Barış süreci sadece devlet ve silahlı aktörler arasında değil, toplumun tüm kesimleri arasında kurulmalıdır. Kadın hareketleri, insan hakları örgütleri ve dini yapılar gibi aktörlerin sürece katılımı barışın sürdürülebilirliğini artırır (Üstel, 2016).

Pek tabi ki kaybedilenler, faili meçhuller ve işkence gibi olaylarla yüzleşmeden kalıcı barış mümkün değildir. Hakikat komisyonlarının varlığı, adalet ve özür politikaları gereklidir (Tezcür, 2009).

Sonuç 

“Barış tek kanatlı kuş değildir” söylemi, Kürt meselesi bağlamında sadece taraflar arası değil, aynı zamanda toplumsal düzeyde de çok yönlü bir çabanın gerekliliğini ortaya koymaktadır.
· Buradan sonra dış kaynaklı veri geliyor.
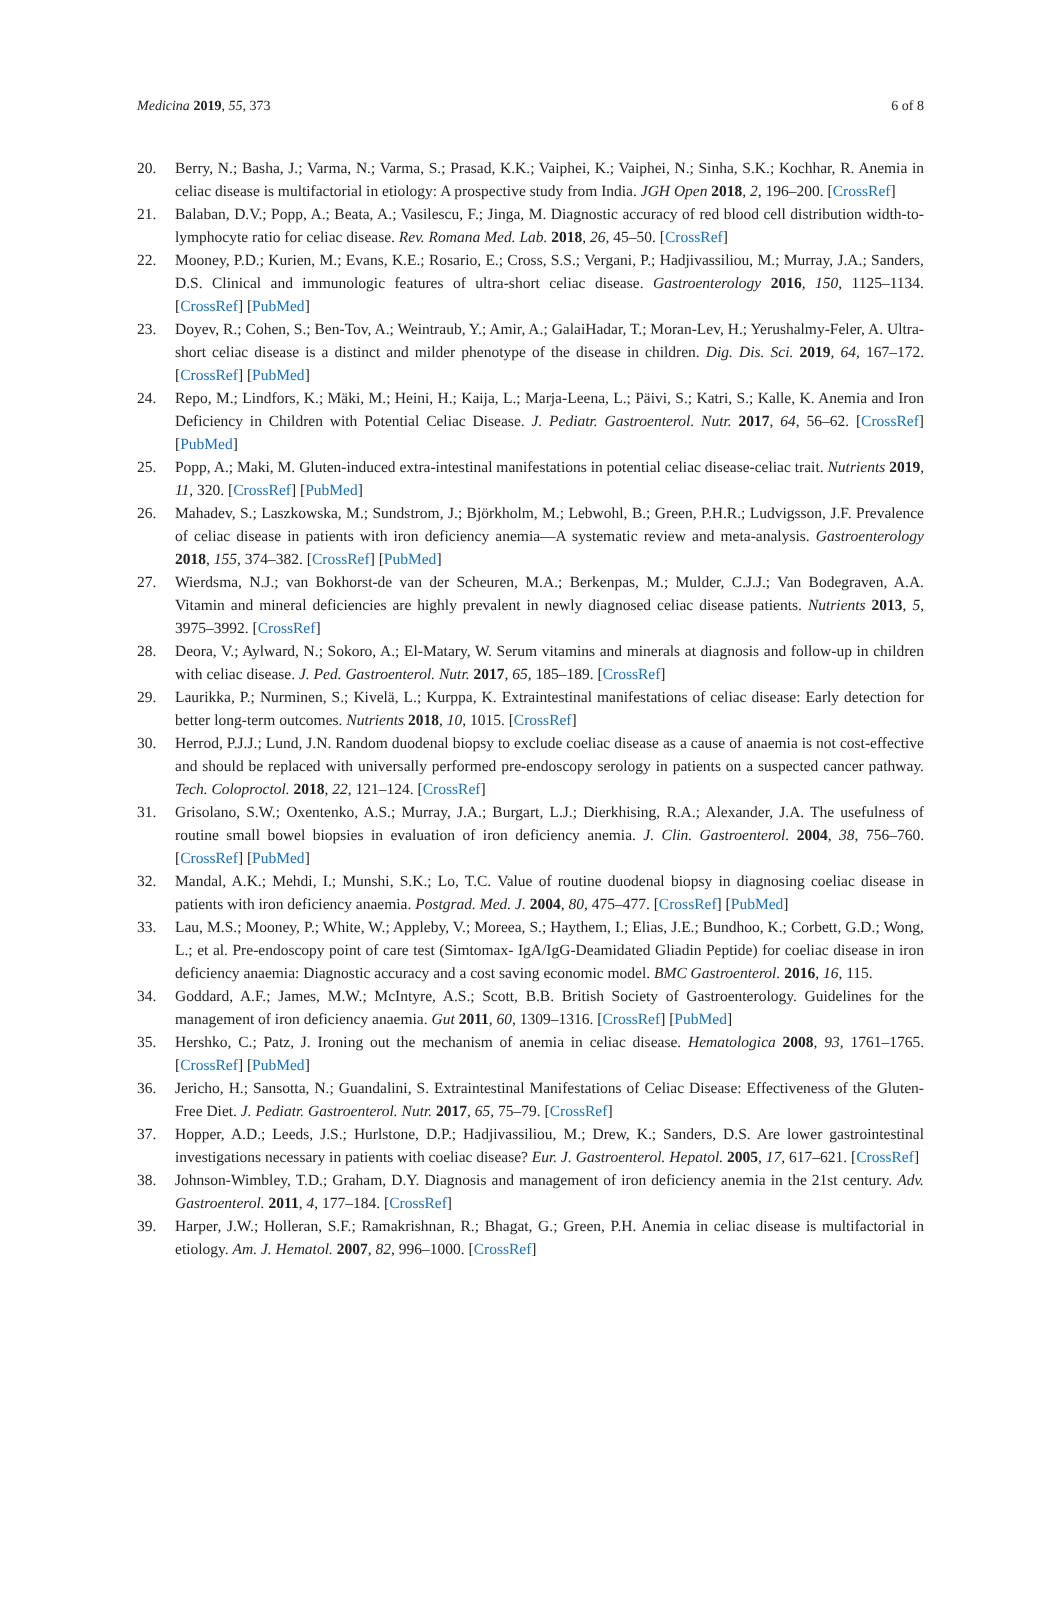Medicina 2019, 55, 373 6 of 8
20. Berry, N.; Basha, J.; Varma, N.; Varma, S.; Prasad, K.K.; Vaiphei, K.; Vaiphei, N.; Sinha, S.K.; Kochhar, R. Anemia in celiac disease is multifactorial in etiology: A prospective study from India. JGH Open 2018, 2, 196–200. [CrossRef]
21. Balaban, D.V.; Popp, A.; Beata, A.; Vasilescu, F.; Jinga, M. Diagnostic accuracy of red blood cell distribution width-to-lymphocyte ratio for celiac disease. Rev. Romana Med. Lab. 2018, 26, 45–50. [CrossRef]
22. Mooney, P.D.; Kurien, M.; Evans, K.E.; Rosario, E.; Cross, S.S.; Vergani, P.; Hadjivassiliou, M.; Murray, J.A.; Sanders, D.S. Clinical and immunologic features of ultra-short celiac disease. Gastroenterology 2016, 150, 1125–1134. [CrossRef] [PubMed]
23. Doyev, R.; Cohen, S.; Ben-Tov, A.; Weintraub, Y.; Amir, A.; GalaiHadar, T.; Moran-Lev, H.; Yerushalmy-Feler, A. Ultra-short celiac disease is a distinct and milder phenotype of the disease in children. Dig. Dis. Sci. 2019, 64, 167–172. [CrossRef] [PubMed]
24. Repo, M.; Lindfors, K.; Mäki, M.; Heini, H.; Kaija, L.; Marja-Leena, L.; Päivi, S.; Katri, S.; Kalle, K. Anemia and Iron Deficiency in Children with Potential Celiac Disease. J. Pediatr. Gastroenterol. Nutr. 2017, 64, 56–62. [CrossRef] [PubMed]
25. Popp, A.; Maki, M. Gluten-induced extra-intestinal manifestations in potential celiac disease-celiac trait. Nutrients 2019, 11, 320. [CrossRef] [PubMed]
26. Mahadev, S.; Laszkowska, M.; Sundstrom, J.; Björkholm, M.; Lebwohl, B.; Green, P.H.R.; Ludvigsson, J.F. Prevalence of celiac disease in patients with iron deficiency anemia—A systematic review and meta-analysis. Gastroenterology 2018, 155, 374–382. [CrossRef] [PubMed]
27. Wierdsma, N.J.; van Bokhorst-de van der Scheuren, M.A.; Berkenpas, M.; Mulder, C.J.J.; Van Bodegraven, A.A. Vitamin and mineral deficiencies are highly prevalent in newly diagnosed celiac disease patients. Nutrients 2013, 5, 3975–3992. [CrossRef]
28. Deora, V.; Aylward, N.; Sokoro, A.; El-Matary, W. Serum vitamins and minerals at diagnosis and follow-up in children with celiac disease. J. Ped. Gastroenterol. Nutr. 2017, 65, 185–189. [CrossRef]
29. Laurikka, P.; Nurminen, S.; Kivelä, L.; Kurppa, K. Extraintestinal manifestations of celiac disease: Early detection for better long-term outcomes. Nutrients 2018, 10, 1015. [CrossRef]
30. Herrod, P.J.J.; Lund, J.N. Random duodenal biopsy to exclude coeliac disease as a cause of anaemia is not cost-effective and should be replaced with universally performed pre-endoscopy serology in patients on a suspected cancer pathway. Tech. Coloproctol. 2018, 22, 121–124. [CrossRef]
31. Grisolano, S.W.; Oxentenko, A.S.; Murray, J.A.; Burgart, L.J.; Dierkhising, R.A.; Alexander, J.A. The usefulness of routine small bowel biopsies in evaluation of iron deficiency anemia. J. Clin. Gastroenterol. 2004, 38, 756–760. [CrossRef] [PubMed]
32. Mandal, A.K.; Mehdi, I.; Munshi, S.K.; Lo, T.C. Value of routine duodenal biopsy in diagnosing coeliac disease in patients with iron deficiency anaemia. Postgrad. Med. J. 2004, 80, 475–477. [CrossRef] [PubMed]
33. Lau, M.S.; Mooney, P.; White, W.; Appleby, V.; Moreea, S.; Haythem, I.; Elias, J.E.; Bundhoo, K.; Corbett, G.D.; Wong, L.; et al. Pre-endoscopy point of care test (Simtomax- IgA/IgG-Deamidated Gliadin Peptide) for coeliac disease in iron deficiency anaemia: Diagnostic accuracy and a cost saving economic model. BMC Gastroenterol. 2016, 16, 115.
34. Goddard, A.F.; James, M.W.; McIntyre, A.S.; Scott, B.B. British Society of Gastroenterology. Guidelines for the management of iron deficiency anaemia. Gut 2011, 60, 1309–1316. [CrossRef] [PubMed]
35. Hershko, C.; Patz, J. Ironing out the mechanism of anemia in celiac disease. Hematologica 2008, 93, 1761–1765. [CrossRef] [PubMed]
36. Jericho, H.; Sansotta, N.; Guandalini, S. Extraintestinal Manifestations of Celiac Disease: Effectiveness of the Gluten-Free Diet. J. Pediatr. Gastroenterol. Nutr. 2017, 65, 75–79. [CrossRef]
37. Hopper, A.D.; Leeds, J.S.; Hurlstone, D.P.; Hadjivassiliou, M.; Drew, K.; Sanders, D.S. Are lower gastrointestinal investigations necessary in patients with coeliac disease? Eur. J. Gastroenterol. Hepatol. 2005, 17, 617–621. [CrossRef]
38. Johnson-Wimbley, T.D.; Graham, D.Y. Diagnosis and management of iron deficiency anemia in the 21st century. Adv. Gastroenterol. 2011, 4, 177–184. [CrossRef]
39. Harper, J.W.; Holleran, S.F.; Ramakrishnan, R.; Bhagat, G.; Green, P.H. Anemia in celiac disease is multifactorial in etiology. Am. J. Hematol. 2007, 82, 996–1000. [CrossRef]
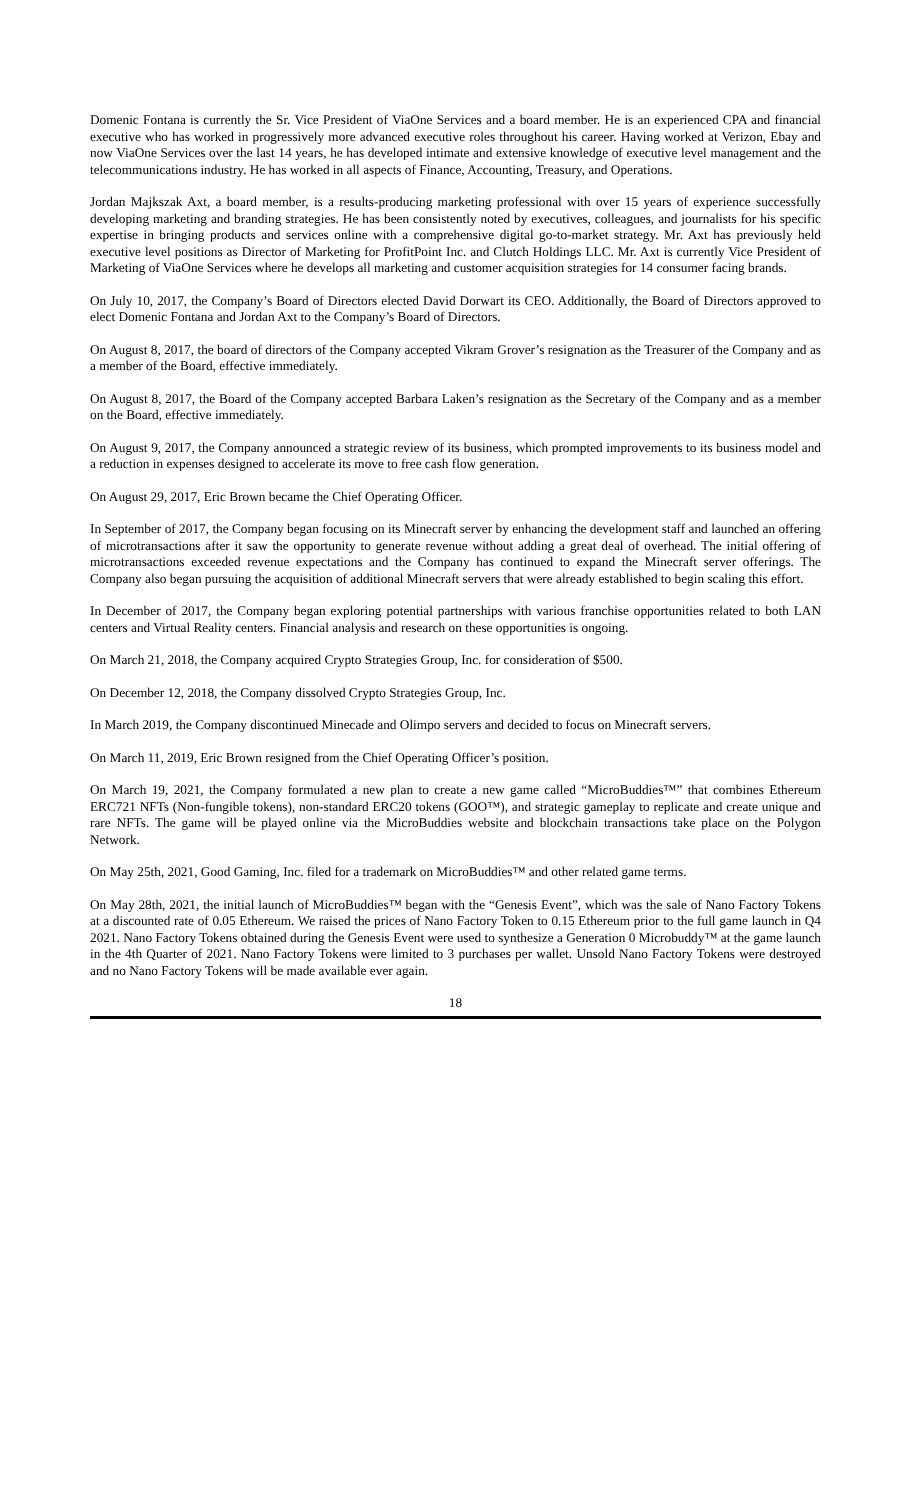Domenic Fontana is currently the Sr. Vice President of ViaOne Services and a board member. He is an experienced CPA and financial executive who has worked in progressively more advanced executive roles throughout his career. Having worked at Verizon, Ebay and now ViaOne Services over the last 14 years, he has developed intimate and extensive knowledge of executive level management and the telecommunications industry. He has worked in all aspects of Finance, Accounting, Treasury, and Operations.
Jordan Majkszak Axt, a board member, is a results-producing marketing professional with over 15 years of experience successfully developing marketing and branding strategies. He has been consistently noted by executives, colleagues, and journalists for his specific expertise in bringing products and services online with a comprehensive digital go-to-market strategy. Mr. Axt has previously held executive level positions as Director of Marketing for ProfitPoint Inc. and Clutch Holdings LLC. Mr. Axt is currently Vice President of Marketing of ViaOne Services where he develops all marketing and customer acquisition strategies for 14 consumer facing brands.
On July 10, 2017, the Company’s Board of Directors elected David Dorwart its CEO. Additionally, the Board of Directors approved to elect Domenic Fontana and Jordan Axt to the Company’s Board of Directors.
On August 8, 2017, the board of directors of the Company accepted Vikram Grover’s resignation as the Treasurer of the Company and as a member of the Board, effective immediately.
On August 8, 2017, the Board of the Company accepted Barbara Laken’s resignation as the Secretary of the Company and as a member on the Board, effective immediately.
On August 9, 2017, the Company announced a strategic review of its business, which prompted improvements to its business model and a reduction in expenses designed to accelerate its move to free cash flow generation.
On August 29, 2017, Eric Brown became the Chief Operating Officer.
In September of 2017, the Company began focusing on its Minecraft server by enhancing the development staff and launched an offering of microtransactions after it saw the opportunity to generate revenue without adding a great deal of overhead. The initial offering of microtransactions exceeded revenue expectations and the Company has continued to expand the Minecraft server offerings. The Company also began pursuing the acquisition of additional Minecraft servers that were already established to begin scaling this effort.
In December of 2017, the Company began exploring potential partnerships with various franchise opportunities related to both LAN centers and Virtual Reality centers. Financial analysis and research on these opportunities is ongoing.
On March 21, 2018, the Company acquired Crypto Strategies Group, Inc. for consideration of $500.
On December 12, 2018, the Company dissolved Crypto Strategies Group, Inc.
In March 2019, the Company discontinued Minecade and Olimpo servers and decided to focus on Minecraft servers.
On March 11, 2019, Eric Brown resigned from the Chief Operating Officer’s position.
On March 19, 2021, the Company formulated a new plan to create a new game called “MicroBuddies™” that combines Ethereum ERC721 NFTs (Non-fungible tokens), non-standard ERC20 tokens (GOO™), and strategic gameplay to replicate and create unique and rare NFTs. The game will be played online via the MicroBuddies website and blockchain transactions take place on the Polygon Network.
On May 25th, 2021, Good Gaming, Inc. filed for a trademark on MicroBuddies™ and other related game terms.
On May 28th, 2021, the initial launch of MicroBuddies™ began with the “Genesis Event”, which was the sale of Nano Factory Tokens at a discounted rate of 0.05 Ethereum. We raised the prices of Nano Factory Token to 0.15 Ethereum prior to the full game launch in Q4 2021. Nano Factory Tokens obtained during the Genesis Event were used to synthesize a Generation 0 Microbuddy™ at the game launch in the 4th Quarter of 2021. Nano Factory Tokens were limited to 3 purchases per wallet. Unsold Nano Factory Tokens were destroyed and no Nano Factory Tokens will be made available ever again.
18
Türkiye’nin demokratikleşmesi ve Kürt meselesinin çözümü birlikte düşünülmelidir. Aksi takdirde barış girişimleri, temelsiz ve kısa ömürlü olmaya mahkum kalacaktır.


---

Kaynakça 

Çandar, C. (2020). Turkey’s Mission Impossible: War and Peace with the Kurds. Oxford University Press.

Galtung, J. (1969). Violence, Peace, and Peace Research. Journal of Peace Research, 6(3), 167–191.

HRW (Human Rights Watch). (1993). Turkey: Violations of Free Expression in Turkey.

Keyman, E. F., & Gumuscu, S. (2014). Democracy, Identity and Foreign Policy in Turkey. Palgrave Macmillan.

Lederach, J. P. (1997). Building Peace: Sustainable Reconciliation in Divided Societies. Washington DC: United States Institute of Peace Press.

Öktem, K. (2011). Angry Nation: Turkey since 1989. Zed Books.

Tezcür, G. M. (2009). Kurdish Nationalism and Identity in Turkey: A Conceptual Reinterpretation. European Journal of Turkish Studies.

Üstel, F. (2016). Türkiye'de Sivil Toplum ve Demokrasi. İstanbul: İletişim Yayınları.

Watts, N. F. (2010). Activists in Office: Kurdish Politics and Protest in Turkey. University of Washington Press.

Yeğen, M. (1999). Devlet Söyleminde Kürt Sorunu. İstanbul: İletişim Yayınları.